### Testo fornito

Nel 1998, in Svezia, fu emanata una legge innovativa sulla prostituzione, che entrò in vigore il 1 gennaio 1999. Questa legge, detta “legge anti-cliente”, colpisce l’acquisto di servizi sessuali, prevedendo una sanzione detentiva di 6 mesi per i trasgressori della norma. La legge non vieta alle prostitute di esercitare la professione, ma punisce i clienti. Infatti l’articolo 1 di questa legge recita: «La prostituzione è una forma di violenza dell’uomo verso la donna».
Con questo articolo si vuole sottolineare che la società non deve accettare che un uomo possa acquistare una donna per il suo piacere. Secondo il Parlamento svedese il comprare servizi sessuali ha pochissimo a che fare con la sessualità, la questione riguarda piuttosto il potere e l’uguaglianza.
Come ha raccontato in un’intervista, Gunilla Ekberg, l’avvocata femminista che ha lavorato al disegno di legge, “fino a quel momento avevamo considerato la prostituzione come un fenomeno a sé stante. La svolta è avvenuta quando ci siamo rese conto che si trattava invece di una delle forme di violenza maschile nei confronti del nostro sesso”. Avevano portato a questo risultato non tanto le analisi teoriche, quanto i molti studi e ricerche fatti negli anni precedenti sulle prostitute svedesi. In tutte le loro storie, in un modo o nell’altro, c’erano abusi familiari infantili, stupri subiti da amici di famiglia o compagni di scuola o condizioni di disagio estremo e di emarginazione sociale. In altre parole, nel contesto svedese erano molto rare le donne che facevano della prostituzione una libera scelta di vita. Ed ecco allora il testo che proibisce “l’acquisto di prestazioni sessuali”, punendo, anche penalmente, chi compra sesso ma non chi lo offre, che viene considerata invece una vittima da proteggere e aiutare.
E la "libertà di vendersi?. Secondo il punto di partenza della legge in questione “non è mai questione di libera scelta: dove c'è prostituzione, dietro c'è sempre il crimine organizzato, sempre”.
"La prostituzione è una violenza dell'uomo contro la donna", questo sembra uno slogan femminista degli anni Settanta, ma la legge svedese si è rivelata, forse, l'unica in Europa che, ad oggi, si sia dimostrata capace di contrastare il crimine organizzato legato al mercato del sesso, colpendo duro il cliente. “E' solo la cultura dell'eguaglianza di genere che può combattere la prostituzione”.

######
### Righe di dati

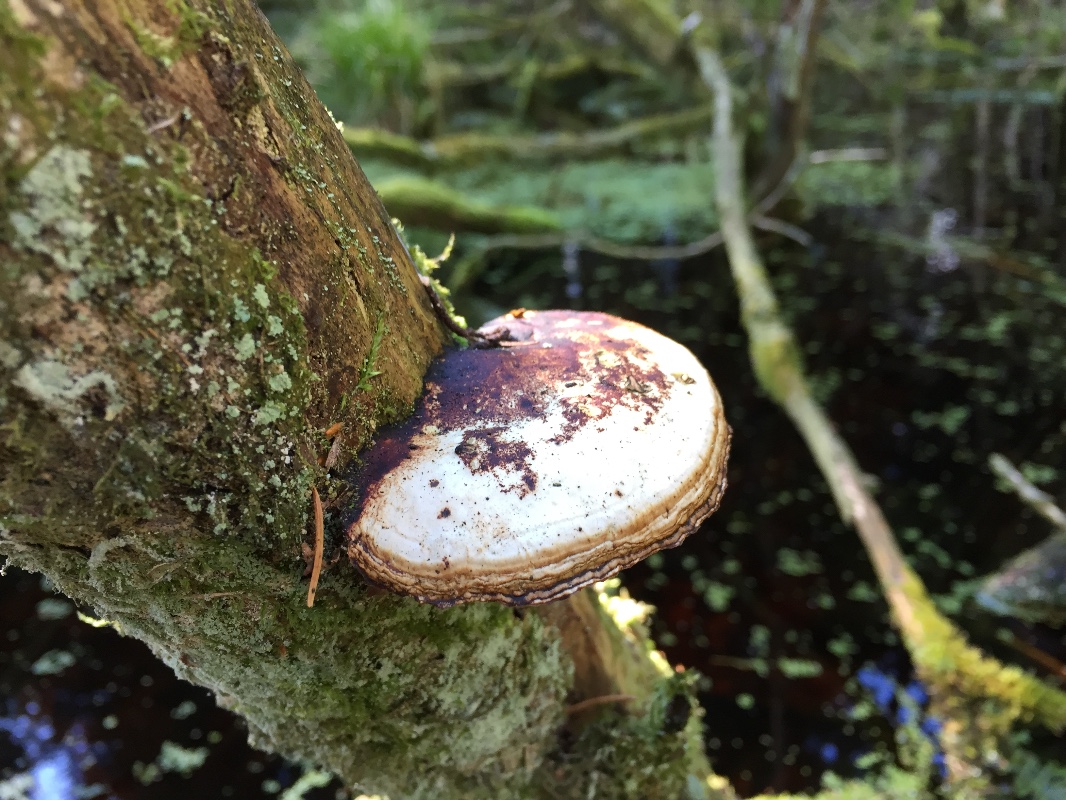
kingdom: Fungi
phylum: Basidiomycota
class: Agaricomycetes
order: Polyporales
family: Polyporaceae
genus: Daedaleopsis
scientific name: Daedaleopsis confragosa
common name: rødmende læderporesvamp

######

__Da svolgere__.
(a) Secondo il testo sulla legge svedese, in quale data entrò in vigore la cosiddetta "legge anti-cliente"?
(b) Trasforma in una lista JSON di stringhe, una per riga e senza le righe vuote, le righe di dati che partono da quella contenente "phylum: Basidiomycota" e arrivano fino alla fine delle righe di dati, estremi compresi.
Le righe di dati non hanno alcun legame con il testo sulla legge svedese.

__Soluzioni degli esercizi__.
(a) Il 1 gennaio 1999.

(b)
[
  "phylum: Basidiomycota",
  "class: Agaricomycetes",
  "order: Polyporales",
  "family: Polyporaceae",
  "genus: Daedaleopsis",
  "scientific name: Daedaleopsis confragosa",
  "common name: rødmende læderporesvamp"
]